Look through the records and copy each line that has "ankle" in it.

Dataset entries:

--- START ---

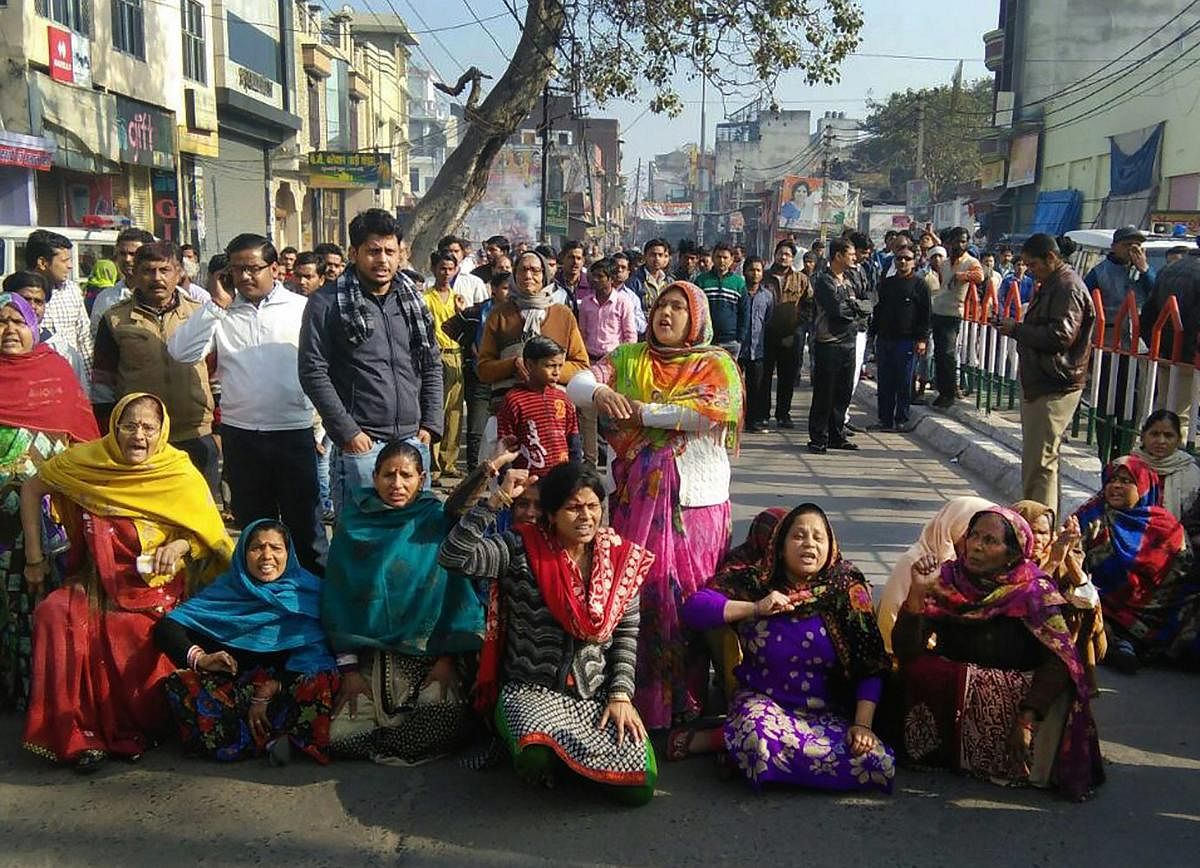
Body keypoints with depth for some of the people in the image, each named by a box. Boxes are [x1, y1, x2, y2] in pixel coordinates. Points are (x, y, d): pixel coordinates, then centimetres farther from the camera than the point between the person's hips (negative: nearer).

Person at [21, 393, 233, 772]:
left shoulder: (181, 476, -5)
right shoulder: (86, 460, 0)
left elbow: (210, 532, 2)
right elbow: (32, 490, 13)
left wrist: (180, 545, -20)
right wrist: (34, 558, 11)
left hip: (158, 588, -2)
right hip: (99, 584, 3)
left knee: (137, 632, -33)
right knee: (55, 615, -28)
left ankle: (134, 731, -9)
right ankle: (79, 733, -16)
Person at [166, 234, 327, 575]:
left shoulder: (302, 308, -1)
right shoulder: (221, 314, 5)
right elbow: (181, 352, -6)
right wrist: (215, 305, -9)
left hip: (294, 432, -3)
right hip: (239, 434, 3)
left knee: (305, 524, 7)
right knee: (253, 524, 16)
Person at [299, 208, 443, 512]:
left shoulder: (412, 300, 11)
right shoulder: (327, 302, -4)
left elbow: (432, 366, 15)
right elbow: (313, 373, -8)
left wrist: (430, 424, 6)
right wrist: (347, 432, -12)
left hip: (413, 441, 5)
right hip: (359, 444, -5)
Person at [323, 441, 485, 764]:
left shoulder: (438, 522, 0)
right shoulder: (354, 523, 3)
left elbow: (457, 591, -1)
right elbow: (338, 597, 4)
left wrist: (448, 658, -7)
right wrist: (348, 668, -2)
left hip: (429, 653, -1)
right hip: (370, 654, 1)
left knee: (447, 728, -26)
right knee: (341, 738, -18)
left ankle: (381, 748, 3)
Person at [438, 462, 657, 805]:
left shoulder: (621, 558, 3)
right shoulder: (522, 550, -7)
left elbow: (626, 632, 7)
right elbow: (453, 556, -21)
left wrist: (621, 695, -3)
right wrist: (498, 499, -22)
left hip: (597, 692, 3)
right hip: (531, 690, -3)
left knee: (639, 788, -13)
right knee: (537, 759, -35)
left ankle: (564, 755, 16)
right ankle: (539, 753, 6)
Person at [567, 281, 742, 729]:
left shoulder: (716, 363, 3)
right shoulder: (629, 358, 13)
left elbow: (714, 410, -16)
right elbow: (576, 383, 2)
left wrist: (642, 412, -12)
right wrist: (598, 391, -22)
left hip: (692, 498, -3)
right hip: (635, 495, 3)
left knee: (686, 591, -1)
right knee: (634, 588, 3)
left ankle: (684, 700, 12)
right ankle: (637, 692, 15)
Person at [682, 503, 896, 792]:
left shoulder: (848, 591, 1)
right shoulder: (757, 583, 0)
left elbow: (872, 668, -1)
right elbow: (694, 608, -9)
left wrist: (862, 724, -12)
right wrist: (754, 608, -16)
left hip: (828, 714, 4)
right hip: (764, 702, -3)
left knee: (880, 763, -24)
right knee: (763, 742, -38)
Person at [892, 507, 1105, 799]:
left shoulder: (1034, 591, -6)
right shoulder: (948, 579, -3)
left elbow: (1060, 661, -16)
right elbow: (906, 652, -9)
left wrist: (1027, 720, -27)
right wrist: (917, 591, -22)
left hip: (1013, 699, 0)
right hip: (943, 692, 1)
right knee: (917, 671, -28)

--- END ---

SOLUTION -
left ankle: (134, 731, -9)
right ankle: (79, 733, -16)
left ankle: (381, 748, 3)
left ankle: (564, 755, 16)
right ankle: (539, 753, 6)
left ankle: (684, 700, 12)
right ankle: (637, 692, 15)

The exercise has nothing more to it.